In a 1950’s era Quonset Hut next to the railroad tracks at Quantico, Marines from the Corps’ Training and Education Command are organizing the next iteration of training that will prepare Marines to train and work with indigenous security and armed forces. Starting with input from Vietnam-era US Marine advisors who trained, led, and lived with Vietnamese Marines and going back into the Corps’ history to the Marines’ Small War Manual of 1940, the Advisor Training Group will give this generation’s Marines the skills they need to help local forces reduce that dangerous “un-governed” space. This is a long term effort.

In Iraq and Afghanistan for instance, long after main US forces leave the country, there may be a sustained need on the ground for US advisor teams. Marines are training Iraqi and Afghan security forces now, in many cases accompanying the units during operations. Marines are providing training support to local security forces in east and west Africa, in the Sahel region of Africa and in other regions around the world. In fact, the Corps raised a new unit, called the Foreign Military Training Unit, at Camp Lejeune, NC last year specifically for this purpose. Marines see this training and advisor mission as a core competency and a vital part of the “long war” on terror. Hundreds of Marine NCOs and officers will be trained to function as advisors over the next few years.

At the western edge of Quantico in buildings built during the 1960s sits The Basic School for Marine second lieutenants. All new Marine officers attend this school before they go to their military specialty training. The school is 6 months long filled with 6 day a week, 16 hour days, with much of the time spent at ranges and in field exercises.

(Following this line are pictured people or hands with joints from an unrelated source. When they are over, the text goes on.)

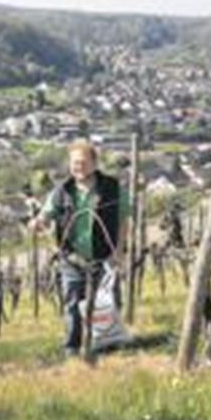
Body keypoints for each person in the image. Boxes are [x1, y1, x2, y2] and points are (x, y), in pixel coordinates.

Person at [28, 140, 129, 356]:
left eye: (83, 162)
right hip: (71, 258)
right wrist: (39, 222)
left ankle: (106, 345)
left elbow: (123, 220)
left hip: (104, 256)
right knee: (72, 304)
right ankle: (73, 348)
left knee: (107, 301)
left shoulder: (112, 188)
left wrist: (118, 251)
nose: (78, 168)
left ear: (94, 163)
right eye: (74, 163)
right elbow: (46, 215)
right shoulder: (62, 191)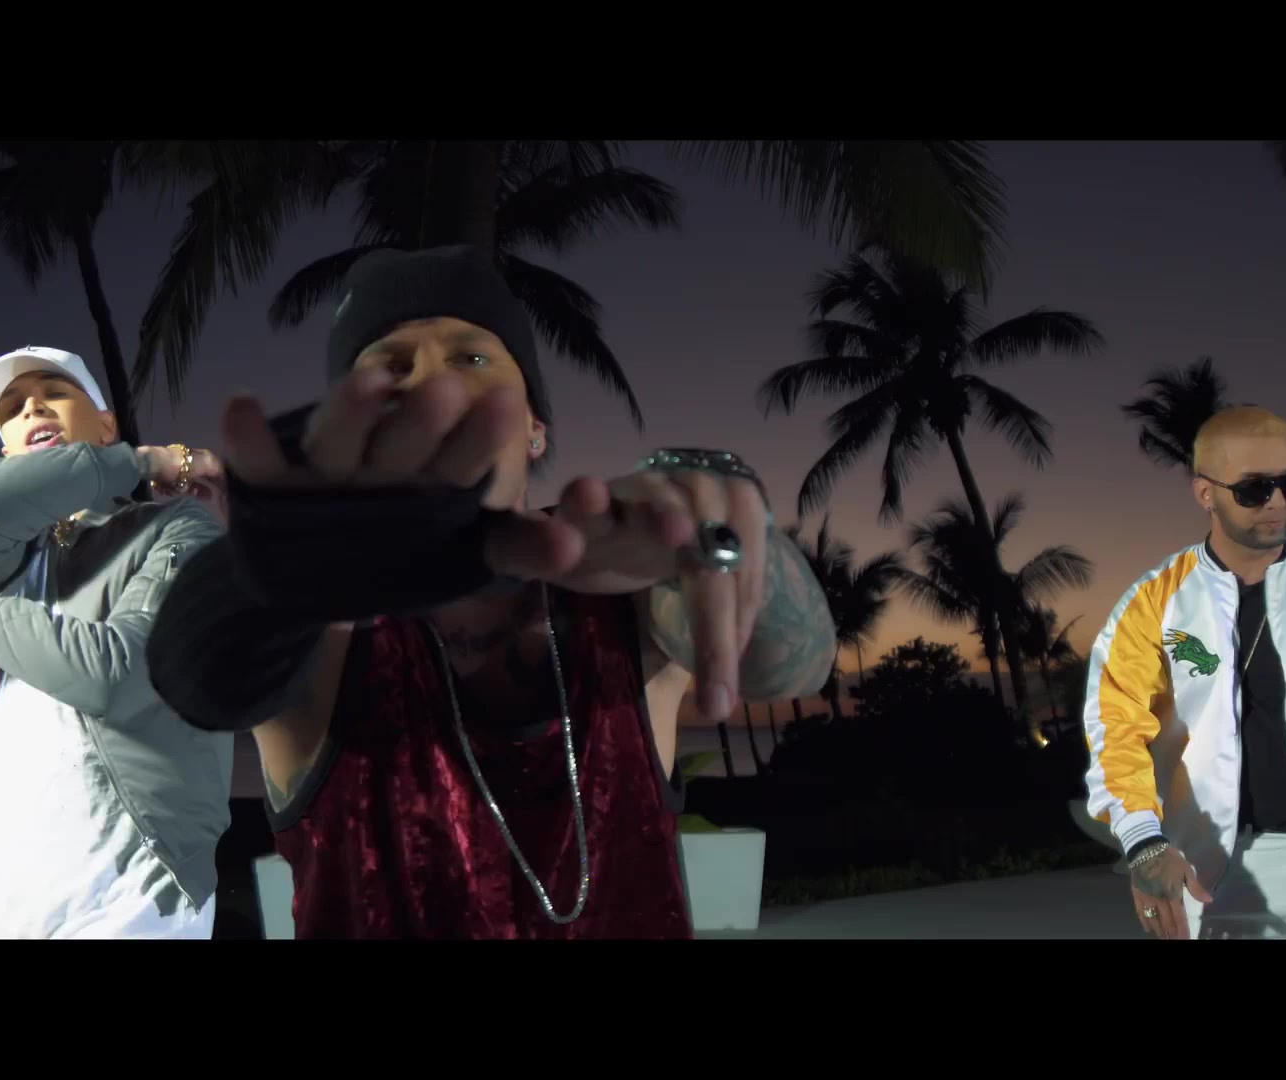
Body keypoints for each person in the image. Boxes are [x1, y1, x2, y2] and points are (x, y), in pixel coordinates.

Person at [146, 246, 837, 939]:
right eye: (390, 367)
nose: (431, 383)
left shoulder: (625, 591)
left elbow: (790, 665)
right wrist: (283, 554)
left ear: (535, 429)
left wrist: (708, 533)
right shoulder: (329, 626)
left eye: (471, 357)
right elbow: (203, 675)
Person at [0, 346, 232, 939]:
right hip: (0, 895)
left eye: (54, 392)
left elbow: (118, 674)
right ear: (6, 452)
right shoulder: (1, 565)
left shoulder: (178, 529)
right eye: (13, 409)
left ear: (105, 426)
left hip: (135, 888)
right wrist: (147, 458)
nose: (32, 408)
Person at [1084, 405, 1286, 940]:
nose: (1278, 502)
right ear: (1206, 493)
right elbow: (1116, 729)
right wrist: (1144, 844)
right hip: (1218, 873)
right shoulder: (1152, 602)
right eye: (1255, 489)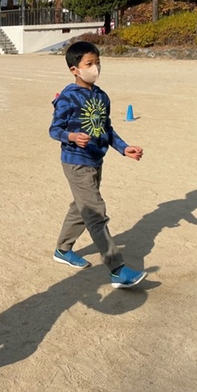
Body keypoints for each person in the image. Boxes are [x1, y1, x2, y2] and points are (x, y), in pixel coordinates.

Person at [49, 41, 146, 289]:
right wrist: (72, 136)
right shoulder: (68, 97)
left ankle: (62, 249)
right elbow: (54, 129)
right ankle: (117, 269)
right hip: (76, 162)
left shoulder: (102, 96)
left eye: (98, 63)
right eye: (89, 64)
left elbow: (107, 129)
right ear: (74, 69)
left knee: (81, 207)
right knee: (95, 211)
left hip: (95, 160)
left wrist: (124, 148)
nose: (95, 68)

While The Basic School’s mission is just what its names implies, to give new ‘butter bars” the training they need to function as basic platoon commanders in combat, TBS has rapidly changed its focus to turn out new leaders ready for just about anything. “Tactical cunning,” cultural understanding, “outsmart a thinking enemy”, create a “bias for action,” so to “create a better hunter” gives focus to the changes. Incredible as it might sound to those who know Marines, new second lieutenants will leave TBS later this year even more mentally and physically tough than they are now.

Teaching lieutenants to have less focus on the “kinetic” aspects of the fight and more focus on having the desired effect on local populations may sound heretical. The Corps already does a superb job training Marines to fight and win. In the environments Marines are faced with today and those of the future, fighting is only part of the winning equation. Marines have to out-think enemies in environments where being able to train local security forces, enable humanitarian services for the local population, lay an ambush for terrorists, and protect your Marines are all part of a good days work.

The Marines are training new officers to be successful no matter the mission or region of the world, and no matter the situation. At the same time the Corps is better preparing enlisted Marines and officers to train and advise local forces around the world to reduce “un governed” space, the breeding ground for terrorists. The Corps has also created a training center specifically to provide Marines instruction about foreign cultures and languages since understanding culture is a key to successful counter-insurgency operations.

Even in times of peace these undertakings would be difficult. Making these changes at the same time tens of thousands of Marines are serving in combat is audacious to say the least. But that’s what America expects of her Marines, audacity … and success.

FamilySecurityMatters.org Contributing Editor Colonel Jeff Bearor USMC (Retired) is a career Marine Corps officer, the former commanding officer of the Recruit Training Regiment at the US Marine Corps Recruit Depot at Parris Island, SC, and has served as chief of staff, Marine Corps Training and Education Command, Quantico, VA.